## Work order
Please resume the passage below on the ReLU activation function, continuing from right after its closing sentence about leaky ReLU.

## Extract
☆ ☆ ☆

An obvious benefit with the ReLU function is that it is cheap to compute. The implementation involves testing only whether the input value is less than 0, and if so, it is set to 0. A potential problem with the ReLU function is when a neuron starts off as being saturated in one direction due to a combination of how the weights and inputs happen to interact. Then that neuron will not participate in the network at all because its derivative is 0. In this situation, the neuron is said to be dead. One way to look at this is that using ReLUs gives the network the ability to remove certain connections altogether, and it thereby builds its own network topology, but it could also be that it accidentally kills neurons that could be useful if they had not happened to die. Figure 5-10 shows a variation of the ReLU function known as leaky ReLU, which is defined so its derivative is never 0.

☆ ☆ ☆

## Material supplied
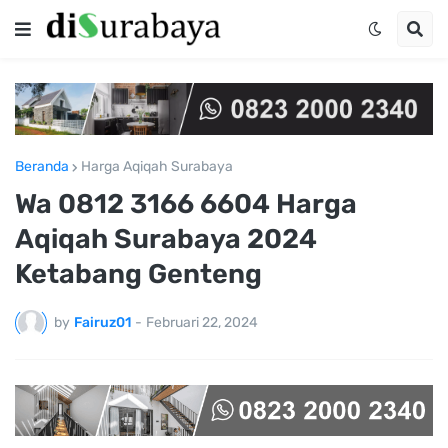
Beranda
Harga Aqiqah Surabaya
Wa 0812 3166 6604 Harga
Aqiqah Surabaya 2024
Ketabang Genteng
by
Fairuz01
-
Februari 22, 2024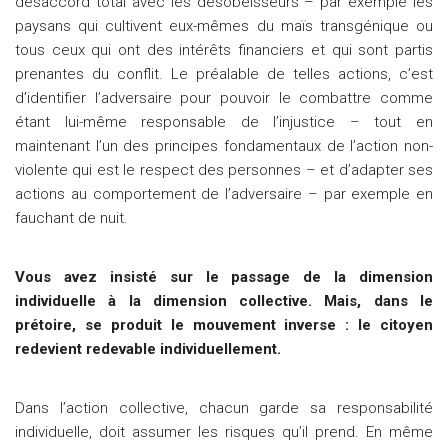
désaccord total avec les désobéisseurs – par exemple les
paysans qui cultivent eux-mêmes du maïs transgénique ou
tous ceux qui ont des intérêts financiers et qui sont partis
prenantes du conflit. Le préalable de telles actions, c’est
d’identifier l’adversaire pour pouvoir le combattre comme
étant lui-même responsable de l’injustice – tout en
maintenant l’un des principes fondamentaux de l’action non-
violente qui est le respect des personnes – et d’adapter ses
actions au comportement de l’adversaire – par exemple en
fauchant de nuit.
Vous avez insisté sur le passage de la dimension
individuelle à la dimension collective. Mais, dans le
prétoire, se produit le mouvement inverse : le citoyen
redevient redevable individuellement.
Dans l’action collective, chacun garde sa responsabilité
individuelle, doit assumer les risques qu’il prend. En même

☆ ☆ ☆

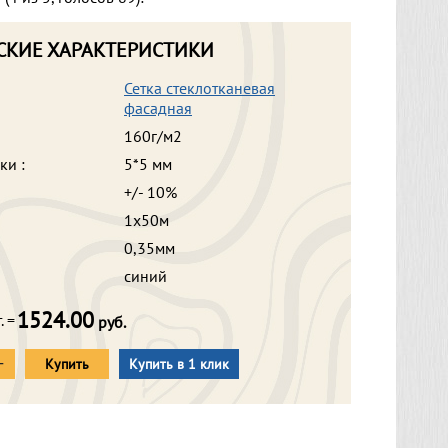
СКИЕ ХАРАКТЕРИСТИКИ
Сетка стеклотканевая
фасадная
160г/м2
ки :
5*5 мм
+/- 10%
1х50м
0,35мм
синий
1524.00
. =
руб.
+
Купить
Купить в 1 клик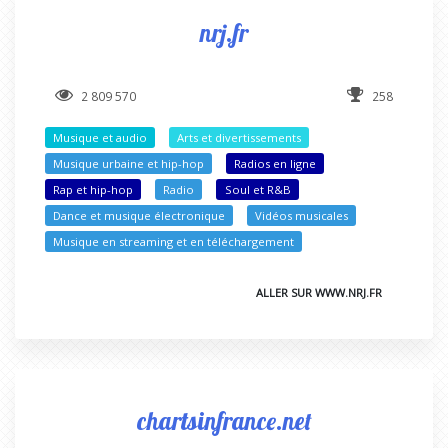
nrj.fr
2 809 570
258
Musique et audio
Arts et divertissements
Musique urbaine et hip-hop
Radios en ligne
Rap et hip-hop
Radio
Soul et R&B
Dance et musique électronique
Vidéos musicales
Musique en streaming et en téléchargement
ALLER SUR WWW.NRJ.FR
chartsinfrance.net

☆ ☆ ☆

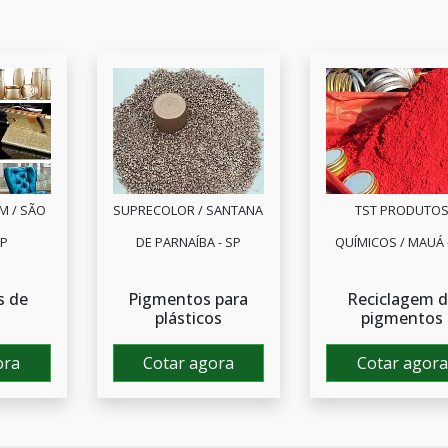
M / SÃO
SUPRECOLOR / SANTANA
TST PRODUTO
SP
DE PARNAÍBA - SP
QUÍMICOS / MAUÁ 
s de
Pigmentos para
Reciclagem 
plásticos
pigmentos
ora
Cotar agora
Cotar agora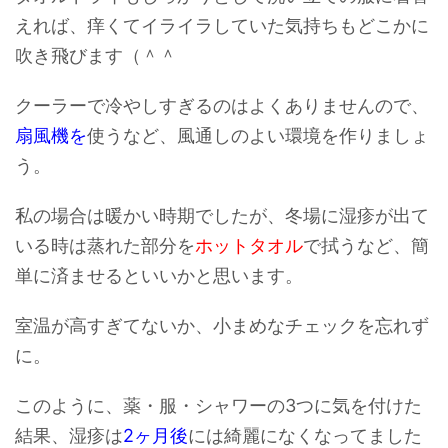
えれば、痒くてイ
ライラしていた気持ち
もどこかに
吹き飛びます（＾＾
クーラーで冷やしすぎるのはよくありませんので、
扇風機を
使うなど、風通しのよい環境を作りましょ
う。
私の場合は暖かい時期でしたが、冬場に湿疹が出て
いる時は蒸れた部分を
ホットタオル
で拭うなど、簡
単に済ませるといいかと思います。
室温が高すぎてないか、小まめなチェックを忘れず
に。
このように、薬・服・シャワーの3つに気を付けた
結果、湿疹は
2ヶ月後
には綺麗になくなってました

☆ ☆ ☆

## Exercise answer
FIGURE 5-10 Leaky rectified linear unit (ReLU) activation function
All in all, the number of activation functions we can think of is close to unlimited, and many of them work equally well. Figure 5-11 shows a number of important activation functions that we should add to our toolbox. We have already seen tanh, ReLU, and leaky ReLU (Xu, Wang, et al., 2015). We now add the softplus function (Dugas et al., 2001), the exponential linear unit also known as elu (Shah et al., 2016), and the maxout function (Goodfellow et al., 2013). The maxout function is a generalization of the ReLU function in which, instead of taking the max value of just two lines (a horizontal line and a line with positive slope), it takes the max value of an arbitrary number of lines. In our example, we use three lines, one with a negative slope, one that is horizontal, and one with a positive slope.
All of these activation functions except for tanh should be effective at fighting vanishing gradients when used as hidden units. There are also some alternatives to the logistic sigmoid function for the output units, but we save that for Chapter 6.
FIGURE 5-11 Important activation functions for hidden neurons. Top row: tanh, ReLU. Middle row: leaky ReLU, softplut. Bottom row: elu, maxout.
We saw previously how we can choose tanh as an activation function for the neurons in a layer in TensorFlow, also shown in Code Snippet 5-10.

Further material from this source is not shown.